Council OKs $1.7M sale of MacArthur site to Madden Media
The city-owned, triangle-shaped MacArthur Building, 345 E. Toole Ave., will become the new home for Madden Media next year.
The City Council on Tuesday agreed to sell the 1907 structure to the publisher of Tucson Home and Tucson Guide magazines for $1.7 million, its appraised value. The sale is expected to close by Nov. 24.
The sale marks the first successful collaboration between the public-private Downtown Tucson Partnership and the city to transfer a government-owned building into the private sector. The partnership’s chief executive, Glenn Lyons, was the chief negotiator in the sale.

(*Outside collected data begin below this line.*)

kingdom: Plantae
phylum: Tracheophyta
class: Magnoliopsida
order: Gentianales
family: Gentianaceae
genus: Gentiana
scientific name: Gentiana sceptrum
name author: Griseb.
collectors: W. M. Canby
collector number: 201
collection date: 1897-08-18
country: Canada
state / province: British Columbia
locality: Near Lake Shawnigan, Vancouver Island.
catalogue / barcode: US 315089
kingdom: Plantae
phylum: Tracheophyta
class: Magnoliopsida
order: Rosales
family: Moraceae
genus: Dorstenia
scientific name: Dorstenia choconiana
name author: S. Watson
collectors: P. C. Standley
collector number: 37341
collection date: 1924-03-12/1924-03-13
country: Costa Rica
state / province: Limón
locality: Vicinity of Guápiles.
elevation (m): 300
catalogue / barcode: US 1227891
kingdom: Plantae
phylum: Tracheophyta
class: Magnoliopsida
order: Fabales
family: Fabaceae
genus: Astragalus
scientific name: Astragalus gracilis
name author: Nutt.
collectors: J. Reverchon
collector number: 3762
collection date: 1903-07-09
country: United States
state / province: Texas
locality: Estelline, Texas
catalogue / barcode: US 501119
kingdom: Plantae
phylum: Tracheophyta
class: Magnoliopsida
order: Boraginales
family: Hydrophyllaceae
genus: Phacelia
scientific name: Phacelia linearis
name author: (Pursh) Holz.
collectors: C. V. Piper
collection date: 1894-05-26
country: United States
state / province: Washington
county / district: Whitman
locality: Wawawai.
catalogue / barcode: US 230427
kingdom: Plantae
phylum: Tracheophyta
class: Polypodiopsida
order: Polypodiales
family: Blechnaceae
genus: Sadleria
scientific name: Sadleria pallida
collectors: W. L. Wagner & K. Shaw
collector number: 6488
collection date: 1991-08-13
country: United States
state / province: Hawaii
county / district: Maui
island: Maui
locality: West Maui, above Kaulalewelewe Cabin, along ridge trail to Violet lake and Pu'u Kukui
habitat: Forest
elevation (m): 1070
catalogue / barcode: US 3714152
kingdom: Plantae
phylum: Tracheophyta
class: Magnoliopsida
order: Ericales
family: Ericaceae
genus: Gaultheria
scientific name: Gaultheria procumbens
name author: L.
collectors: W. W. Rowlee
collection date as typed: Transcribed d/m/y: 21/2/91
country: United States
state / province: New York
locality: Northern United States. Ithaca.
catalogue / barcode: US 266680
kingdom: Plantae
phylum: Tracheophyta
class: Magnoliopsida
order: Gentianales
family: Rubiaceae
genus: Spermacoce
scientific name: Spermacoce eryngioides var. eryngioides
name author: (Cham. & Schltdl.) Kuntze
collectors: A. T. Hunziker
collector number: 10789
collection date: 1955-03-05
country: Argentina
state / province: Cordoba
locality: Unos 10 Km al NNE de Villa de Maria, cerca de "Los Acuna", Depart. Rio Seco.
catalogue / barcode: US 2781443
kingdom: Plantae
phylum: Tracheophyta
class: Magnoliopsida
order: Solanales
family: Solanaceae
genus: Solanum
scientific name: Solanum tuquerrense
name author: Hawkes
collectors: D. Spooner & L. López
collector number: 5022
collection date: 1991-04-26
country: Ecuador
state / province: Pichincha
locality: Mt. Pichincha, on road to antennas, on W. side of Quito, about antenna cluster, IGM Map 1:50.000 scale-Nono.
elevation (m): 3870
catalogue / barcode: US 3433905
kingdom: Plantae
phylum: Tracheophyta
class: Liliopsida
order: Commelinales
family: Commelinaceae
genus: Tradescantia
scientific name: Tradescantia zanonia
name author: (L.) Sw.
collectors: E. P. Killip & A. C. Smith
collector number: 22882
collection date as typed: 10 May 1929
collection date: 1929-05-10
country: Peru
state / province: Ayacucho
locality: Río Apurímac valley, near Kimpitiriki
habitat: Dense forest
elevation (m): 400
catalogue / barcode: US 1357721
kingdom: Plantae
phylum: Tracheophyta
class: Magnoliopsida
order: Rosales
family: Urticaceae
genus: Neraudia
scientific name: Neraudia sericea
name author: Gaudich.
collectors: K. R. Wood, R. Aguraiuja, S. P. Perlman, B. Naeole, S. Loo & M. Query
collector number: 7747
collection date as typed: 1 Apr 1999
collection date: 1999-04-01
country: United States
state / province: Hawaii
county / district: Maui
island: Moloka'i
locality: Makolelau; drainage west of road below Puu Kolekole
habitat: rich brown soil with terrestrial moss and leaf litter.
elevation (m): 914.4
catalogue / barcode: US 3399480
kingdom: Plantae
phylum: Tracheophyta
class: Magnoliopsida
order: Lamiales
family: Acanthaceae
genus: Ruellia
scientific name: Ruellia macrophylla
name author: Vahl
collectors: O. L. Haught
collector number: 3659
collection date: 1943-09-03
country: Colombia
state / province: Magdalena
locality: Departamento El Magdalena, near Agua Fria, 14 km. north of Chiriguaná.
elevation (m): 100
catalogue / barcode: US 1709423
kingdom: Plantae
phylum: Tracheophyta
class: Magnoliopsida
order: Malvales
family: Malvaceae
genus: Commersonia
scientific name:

Lyons was credited with breaking through an impasse over parking spaces by adding a 10-year lease for a 55- to 60-space triangle-shaped parking lot across Pennington Street for which Madden will pay $6,120 per year, according to the agreement.
The deal also involves 15 spaces in the Pennington Street Garage for $30 per space per month rather than the market-rate of $85 monthly per space. The rate will be adjusted annually for the first 10 years based on overhead and maintenance costs and will increase to the market rate for the remaining years of the 25-year lease, according to the agreement.
The City Council approved the deal without comment.
Madden CEO Kevin Madden hopes to move his 80 employees downtown from 1650 E. Fort Lowell Road by July.
A staffer from the city Development Services Department will help with the permitting process for tenant improvements to make sure Madden can move in by July, Deputy City Manager Mike Letcher said.
City Manager Mike Hein assigned the MacArthur Building to the partnership in the belief the private sector was better suited to get the property into the private sector. Lyons is also working to find a developer for the city-owned Presidio Terrace property, 301 W. Paseo Redondo; the Pima County-owned Walgreens building, 44 N. Stone Ave.; and a county-owned parking lot at 77 E. Broadway.